During certain stretches this year, San Francisco's top six hitters in the batting order -- Gregor Blanco, Ryan Theriot, Cabrera, Buster Posey, Pablo Sandoval and Angel Pagan -- have generated adequate offense. But Blanco (.194 in his last 25 games) and Pagan (.192 in 24 games) have slumped lately, and Sandoval has three homers in 27 games since returning from the disabled list after recovering from his fractured left hamate bone.

Though the Giants can be expected to explore trading for a productive hitter, they already possess capable personnel. Each player simply must contribute a little more. It doesn't have to be on a record-setting scale, like Cabrera's 51-hit May that tied a San Francisco-era franchise record for most hits in a month.

Consider the 2010 season.

The Giants hit 80 homers after the All-Star break that year, tying them for the NL lead.
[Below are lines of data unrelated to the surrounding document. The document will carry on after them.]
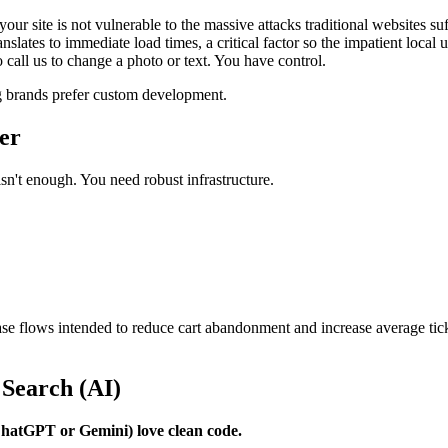
ur site is not vulnerable to the massive attacks traditional websites suf
lates to immediate load times, a critical factor so the impatient local 
o call us to change a photo or text. You have control.
 brands prefer custom development.
der
n't enough. You need robust infrastructure.
e flows intended to reduce cart abandonment and increase average ticket
 Search (AI)
 ChatGPT or Gemini) love clean code.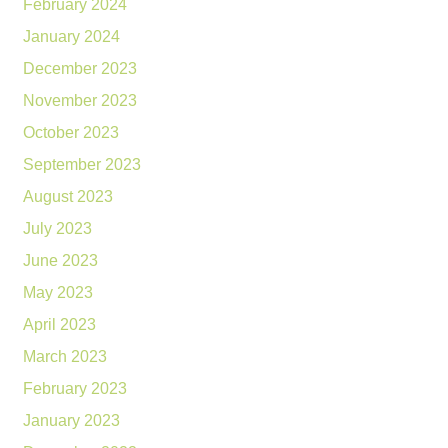
February 2024
January 2024
December 2023
November 2023
October 2023
September 2023
August 2023
July 2023
June 2023
May 2023
April 2023
March 2023
February 2023
January 2023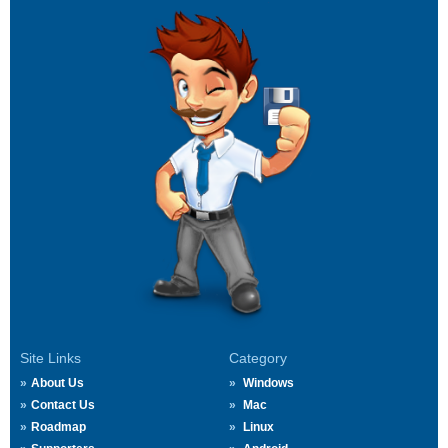
Site Links
Category
About Us
Windows
Contact Us
Mac
Roadmap
Linux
They didn't add any impact power hitters; Jose Guillen and Cody Ross hit only three regular-season homers each after arriving in August. Nor did their scoring skyrocket. San Francisco averaged 4.4 runs before the break and 4.1 runs afterward. But this quick-strike capability helped win games.

Consider three examples: July 31, when Pat Burrell's two-out, two-run homer in the eighth inning erased Los Angeles' 1-0 lead; Sept. 4 at Los Angeles, when the Giants trailed 4-0 through six innings before Posey homered in the seventh, Edgar Renteria and Burrell went deep in the eighth and Juan Uribe added a two-run homer in the ninth; and Sept. 21 at Chicago, when Posey homered for the game's lone run.

Given the Giants' paltry total of 51 homers, which is tied for last in the NL, they'd be challenged to muster this kind of power. They are, however, a more athletic group than their predecessors. Cabrera, Pagan, Blanco, Theriot and Brandon Crawford can capitalize on their speed and gap-to-gap hitting ability.

"They're playing to their ballpark," DeRosa said.

Ultimately, they must play to their capabilities to fulfill their postseason dreams.